Columns with a spatial data type have a SRID attribute to indicate the spatial reference system, or SRS, used to store data in that column. There are SRSs for projecting a globe onto a flat surface (think Mercator Projection maps of the world), non projected representing longitude-latitude on an ellipsoid. In MySQL a SRID value of 0 represents an infinite flat Cartesian plane with no units assigned to the axes and is the default. Now a group named the European Petroleum Survey Group has their own system with a value of 4326, which you will see later.

Coordinates are represented as double-precision (8-byte) numbers. These number pairs are either planar (flat) or geodetic (think Earth's surface) and the same pair values from one system can be wildly different than the other.

In the query above we used a column named loc as the point where the cities were located. You can see the details in Norvald's excellent slides or take my word that these queries were used in a column defined as loc POINT SRID 4326 NOT NULL for now.

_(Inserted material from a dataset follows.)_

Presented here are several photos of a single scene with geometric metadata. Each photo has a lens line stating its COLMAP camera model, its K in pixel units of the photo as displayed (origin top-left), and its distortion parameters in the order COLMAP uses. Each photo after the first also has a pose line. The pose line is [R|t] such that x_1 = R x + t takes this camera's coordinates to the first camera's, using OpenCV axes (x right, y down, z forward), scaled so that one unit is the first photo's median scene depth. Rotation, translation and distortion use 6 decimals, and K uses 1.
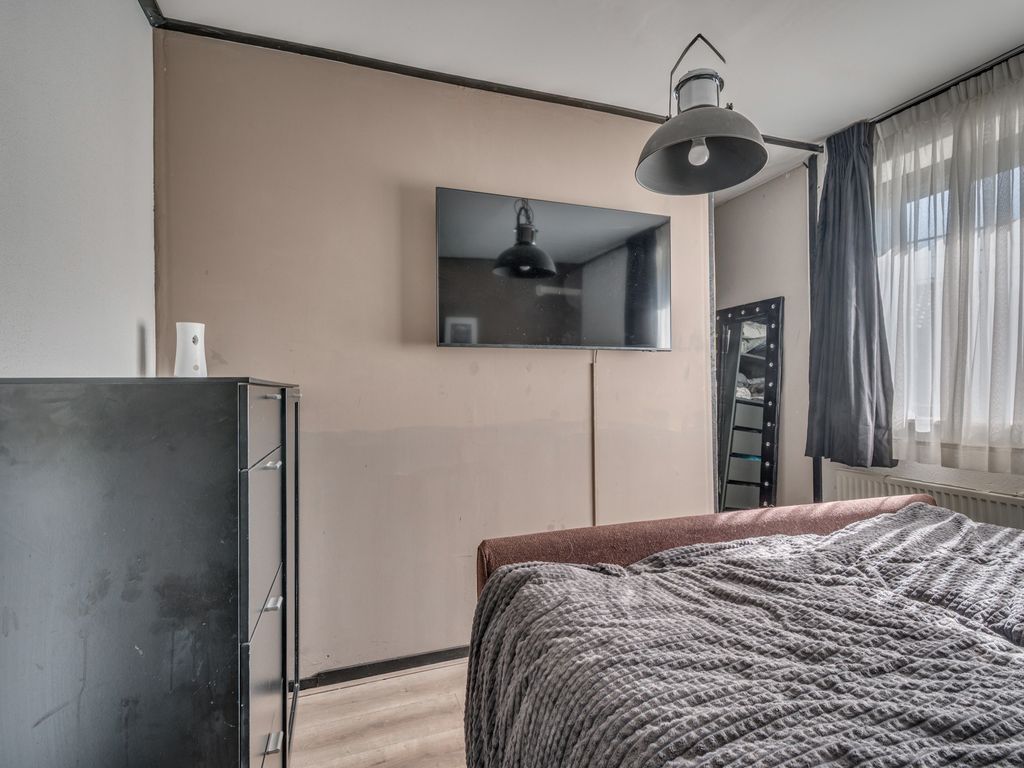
lens RADIAL K [[508.1, 0, 514.0], [0, 508.1, 382.8], [0, 0, 1]] dist [0.000640, 0.001083]
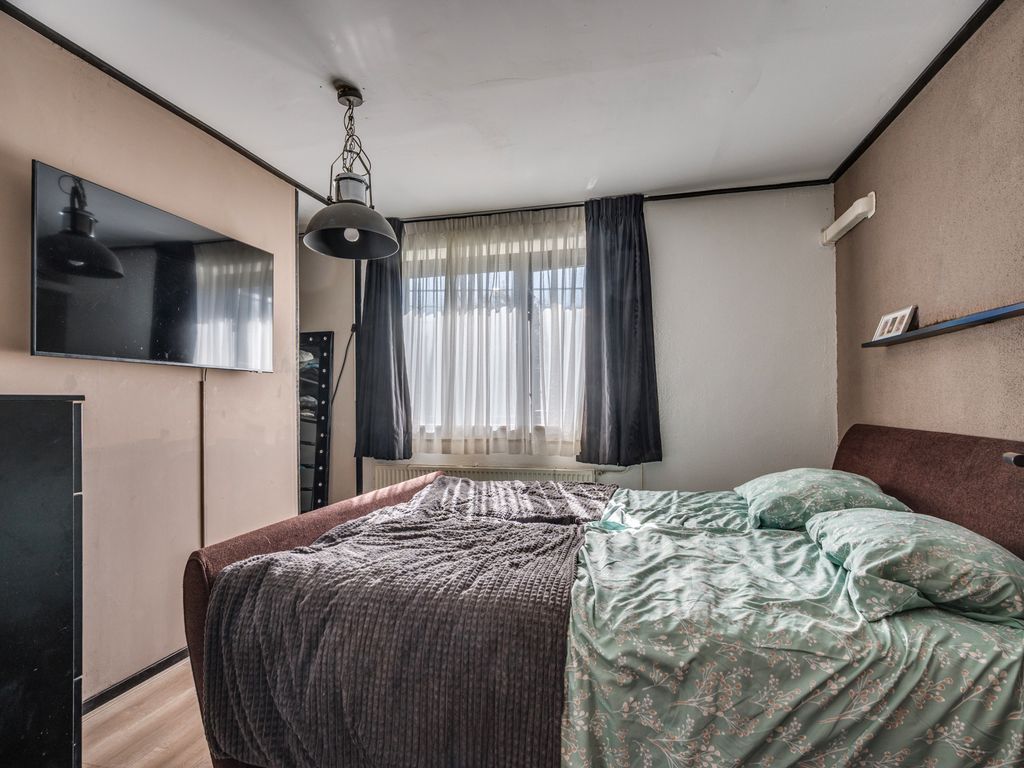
lens RADIAL K [[508.1, 0, 511.4], [0, 508.1, 392.4], [0, 0, 1]] dist [0.000640, 0.001083]
pose [[0.564595, 0.017534, 0.825182, -0.585387], [-0.005396, 0.999831, -0.017553, -0.003144], [-0.825351, 0.005457, 0.564594, -0.136043]]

INSERT INTO cities (name, loc) VALUES (
'Trondheim',
ST_GeomFromText('POINT(64.43048320193547 10.394972698312927)', 4326)
);
INSERT INTO cities (name, loc) VALUES (
'San Francisco',
ST_GeomFromText('POINT(37.272615666666667 -122.4425455194445)', 4326)
);

Now Wikipedia says Trondheim is at 63 degrees 25"47'N and 10 degrees 23"36'E which looks pretty close to the numbers above. And the Nidaros Cathedral is listed as 63.4305 degrees North latitude and 10.3951 degrees East longitude. So saying POINT('latitude' 'longitude') seems to be what I am looking for to designate a location.

To peel back another layer of the onion, lets look at what ST_GeomFromText() does. The states thusly that ST_GeomFromText 'Constructs a geometry value of any type using its WKT representation and SRID.'

Okay, that cleared up nothing. So what the heck is a WKT representation? The MySQL Manual has a section on Functions That Create Geometry Values from WKT Values. The Well-Known Text (WKT) representation of geometry values is designed for exchanging geometry data in ASCII form. The OpenGIS specification provides a Backus-Naur grammar that specifies the formal production rules for writing WKT values. So 'POINT(15 20)' is a WKT.

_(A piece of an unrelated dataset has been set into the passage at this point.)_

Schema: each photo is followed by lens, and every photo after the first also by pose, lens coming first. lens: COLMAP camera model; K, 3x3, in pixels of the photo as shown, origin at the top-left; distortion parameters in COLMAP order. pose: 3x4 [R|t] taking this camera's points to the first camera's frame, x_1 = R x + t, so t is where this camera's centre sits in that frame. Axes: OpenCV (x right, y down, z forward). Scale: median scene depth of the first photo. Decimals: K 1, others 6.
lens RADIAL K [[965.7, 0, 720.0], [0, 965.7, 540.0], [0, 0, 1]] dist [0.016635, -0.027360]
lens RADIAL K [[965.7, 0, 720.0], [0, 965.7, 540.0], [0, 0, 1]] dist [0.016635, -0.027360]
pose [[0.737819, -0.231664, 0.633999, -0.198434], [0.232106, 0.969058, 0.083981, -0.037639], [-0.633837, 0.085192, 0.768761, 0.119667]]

This is not getting easier, is it? And we still do not know how to get the distance between two sets of longitude and latitude.

Getting Some Data

I was able to find a very nice list of US Zip Codes (postal codes) at https://gist.github.com/erichurst/7882666/ and used the MySQL Workbench data import agent to create a table. Just three columns ZIP for the Zip Code, LAT for latitude, and LNG for longitude. I stored the ZIP filed as TEXT (leading zeros that are significant disappear if the column in an INT) and the other two fields as REALs. And there are 33,144 rows of data.

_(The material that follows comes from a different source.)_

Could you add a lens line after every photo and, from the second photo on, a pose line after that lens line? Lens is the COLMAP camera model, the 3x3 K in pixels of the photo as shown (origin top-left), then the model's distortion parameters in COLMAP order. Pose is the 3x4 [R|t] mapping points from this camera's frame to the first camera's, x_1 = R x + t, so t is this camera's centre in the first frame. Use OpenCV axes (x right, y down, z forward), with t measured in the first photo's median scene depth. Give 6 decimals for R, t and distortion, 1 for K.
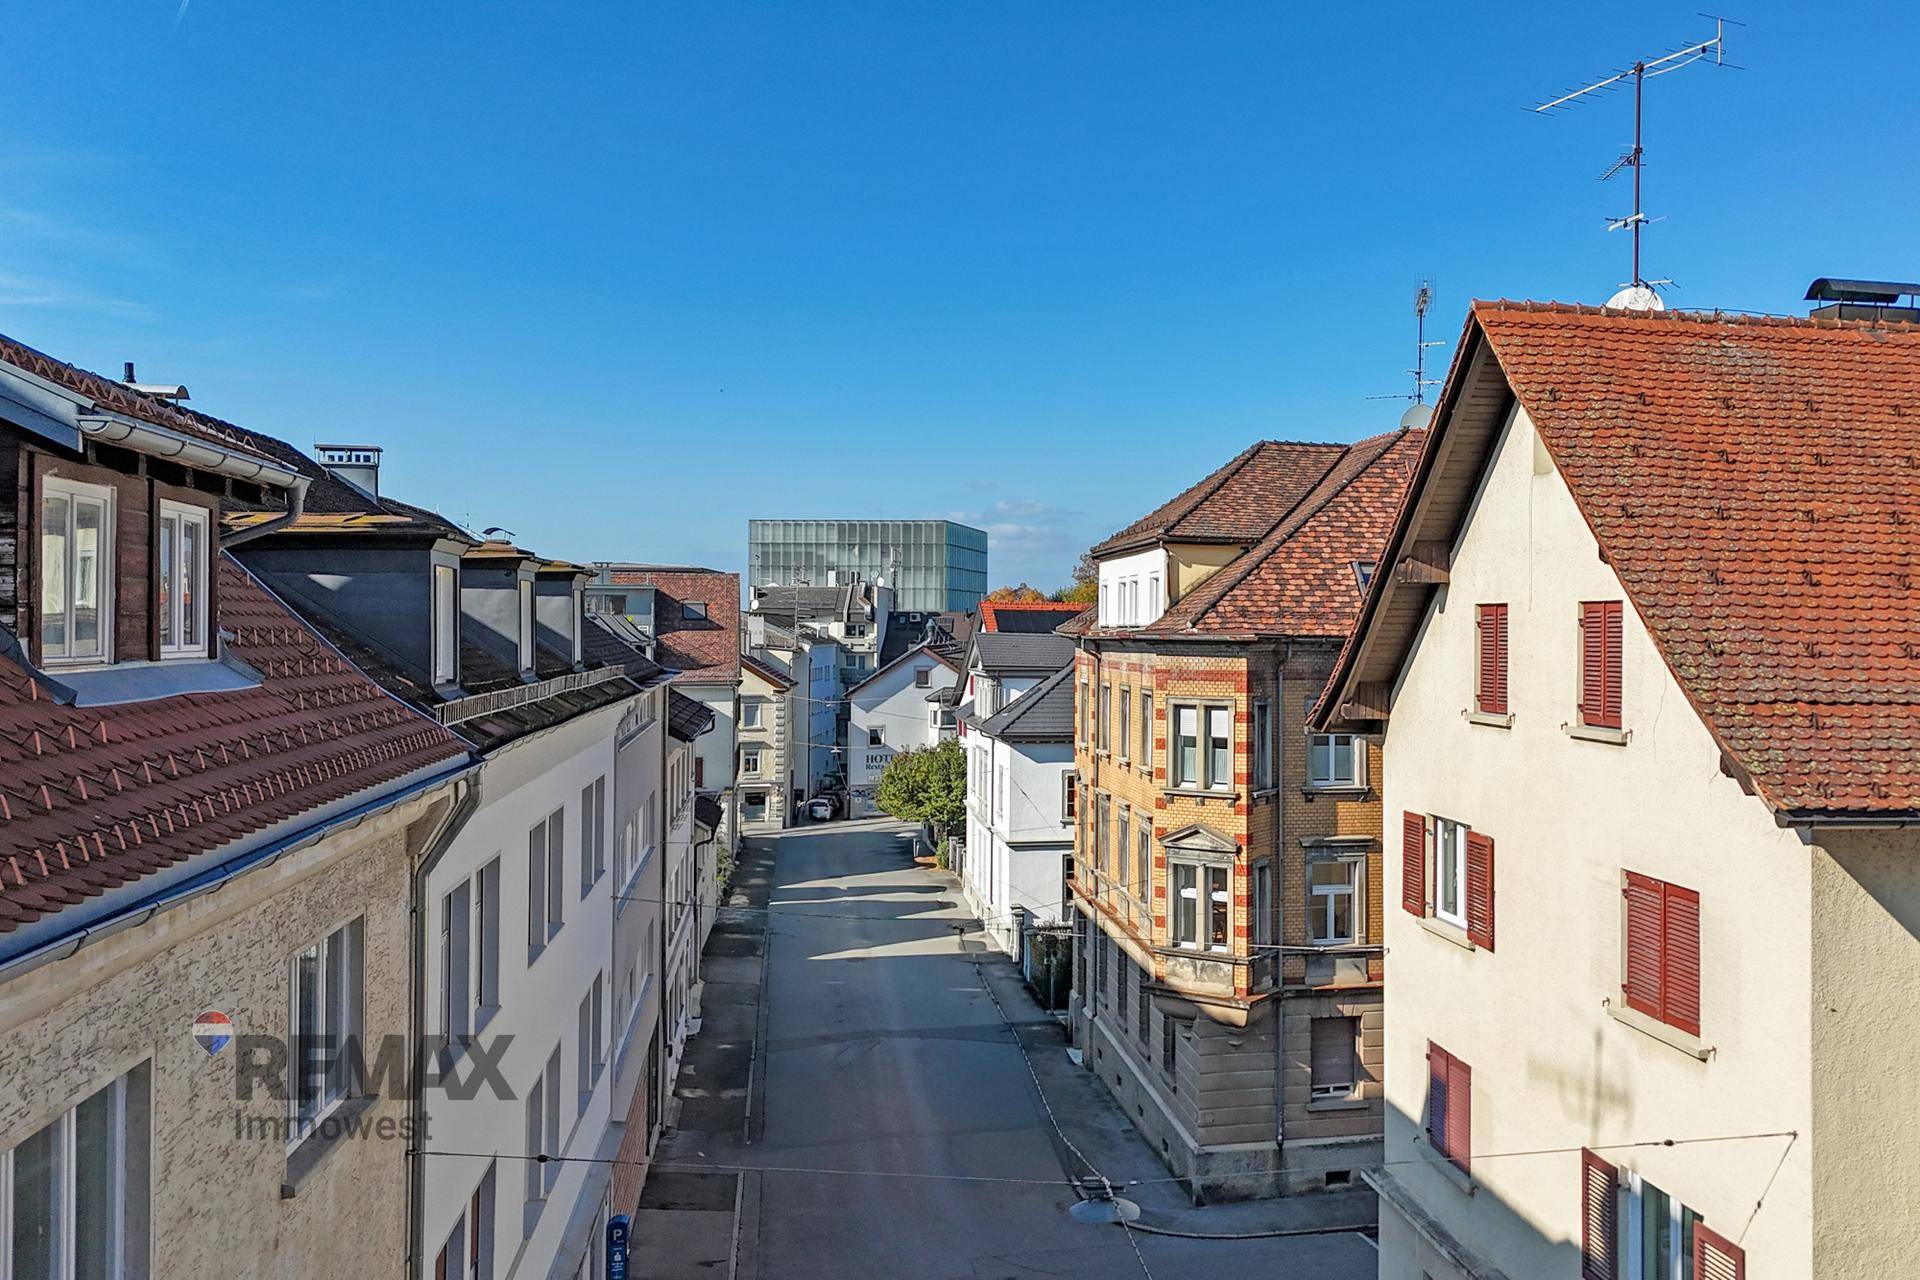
lens RADIAL K [[1744.0, 0, 1115.8], [0, 1744.0, 602.5], [0, 0, 1]] dist [0.106098, -0.005604]
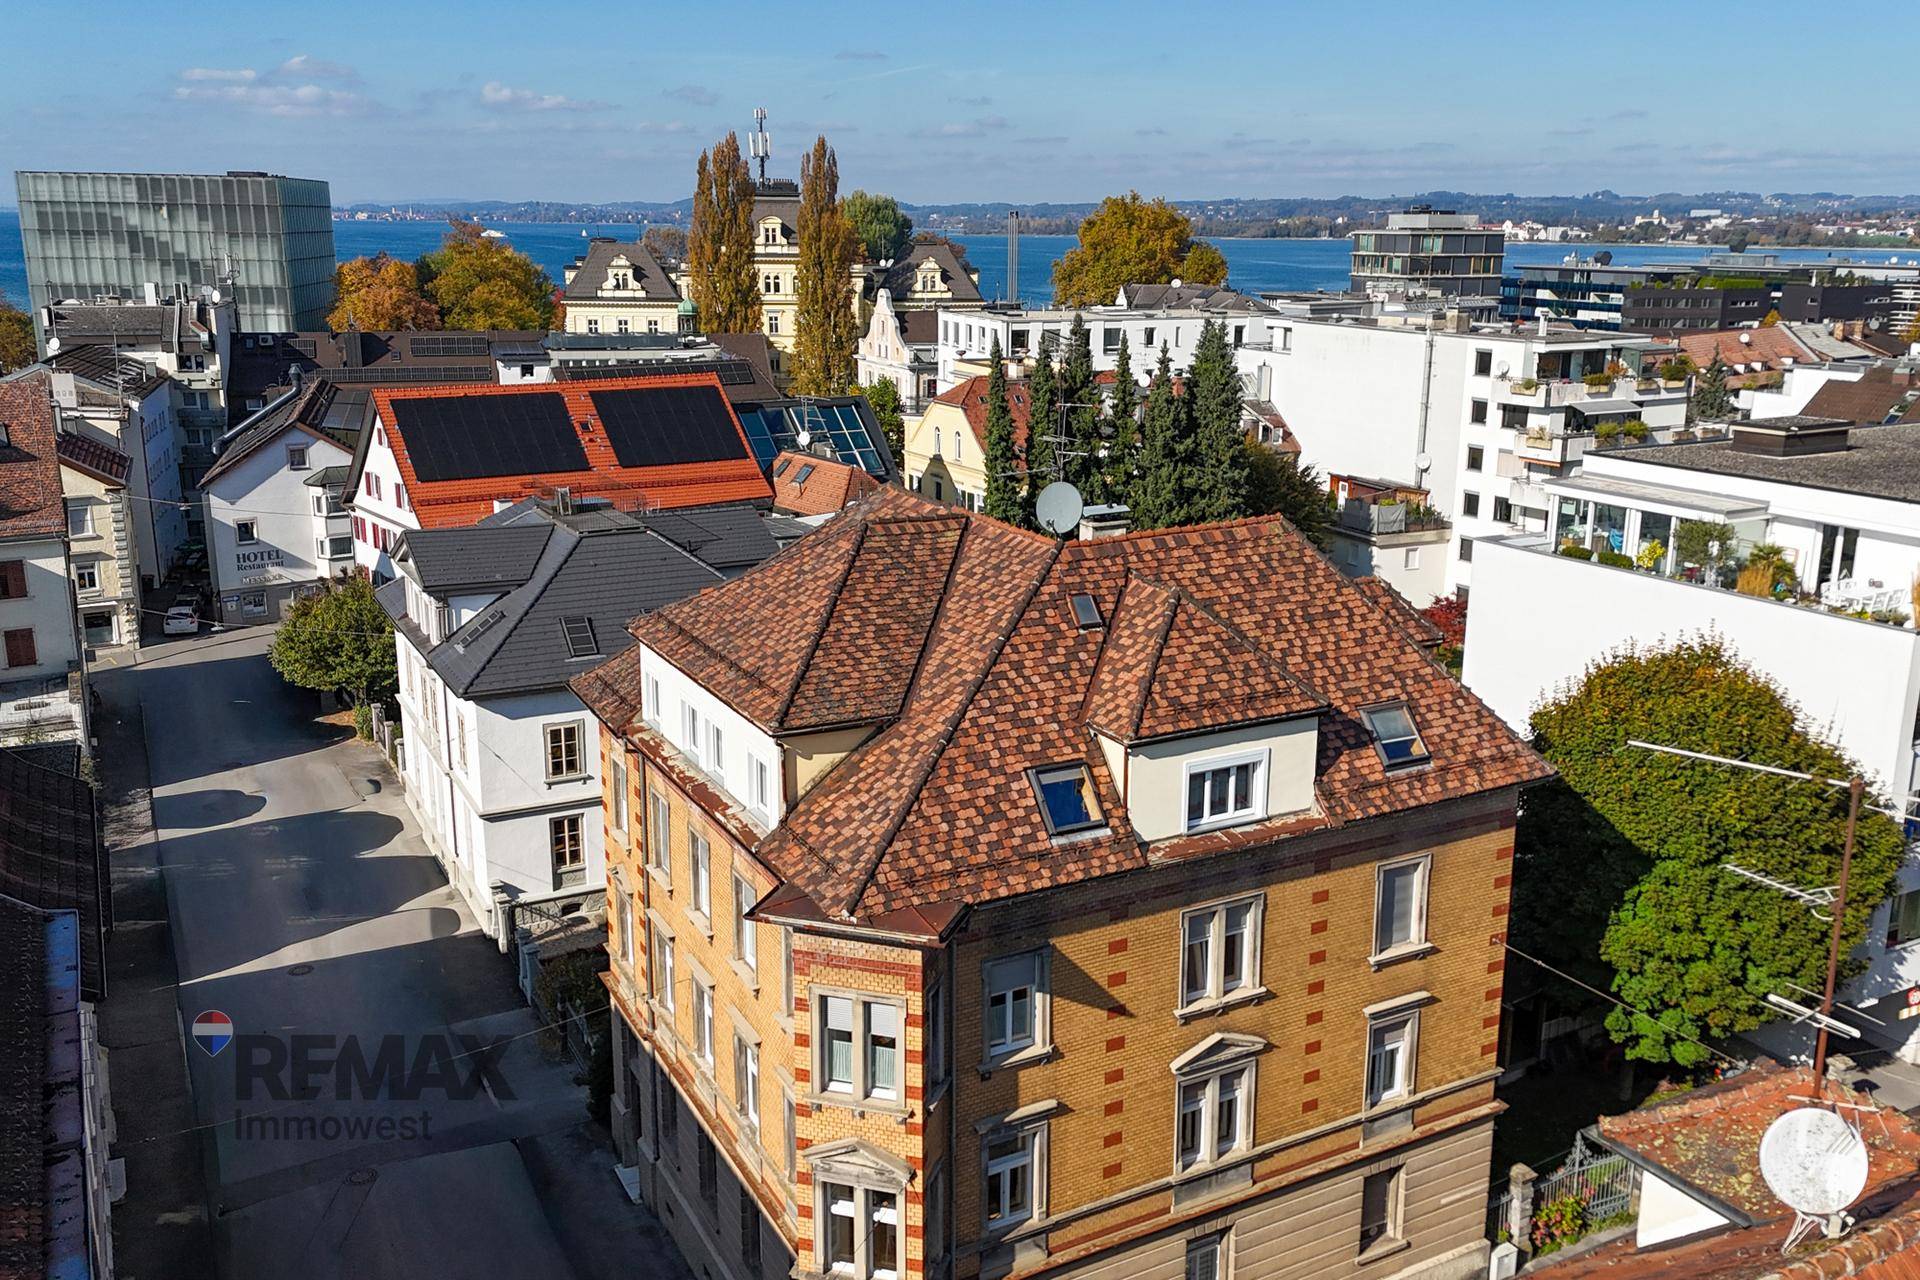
lens RADIAL K [[1756.8, 0, 1000.6], [0, 1756.8, 635.3], [0, 0, 1]] dist [0.093238, -0.091946]
pose [[0.958712, -0.065253, 0.276792, -0.095019], [-0.005212, 0.969123, 0.246522, -0.285133], [-0.284332, -0.237786, 0.928770, 0.284285]]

Lets look at the distance between the lovely cities of Justin and Trophy Club, both in the state of Texas. Justin is zip code 76247 and Trophy Club is 76262

mysql> select * from data where ZIP in (76247, 76262);
+-------+-----------+------------+
| ZIP   | LAT       | LNG        | +-------+-----------+------------+
| 76247 | 33.099993 | -97.340499 |
| 76262 | 33.009335 | -97.22672 | +-------+-----------+------------+
2 rows in set (0.03 sec)

And lets try a query.

mysql> select
st_distance(
st_geomfromtext('point(33.099993 -97.34099)',4326),
st_geomfromtext('point(33.009335 -97.22672)',4326)
) as distance;

+--------------------+

| distance           |
+--------------------+
| 14662.554615102901 |
+--------------------+
1 row in set (0.00 sec)

So there is roughly 15,000 meters between the cities of Justin and Trophy Club. And please note this is a flat model not one that takes in the curvature of the earth. But we can get that easily enough by using ST_Distance_Sphere.

mysql> select st_distance_sphere(
    st_geomfromtext('point(33.099993 -97.34099)',4326),
    st_geomfromtext('point(33.009335 -97.22672)',4326))
   as sphere,
    st_distance(
     st_geomfromtext('point(33.099993 -97.34099)',4326),
     st_geomfromtext('point(33.009335 -97.22672)',4326))
    as flat;
+--------------------+--------------------+
| sphere             | flat               |
+--------------------+--------------------+
| 14664.184945803418 | 14662.554615102901 |
+--------------------+--------------------+
1 row in set (0.00 sec)

So even in the fairly flat area of North Texas, there is some difference between a spherical and flat world.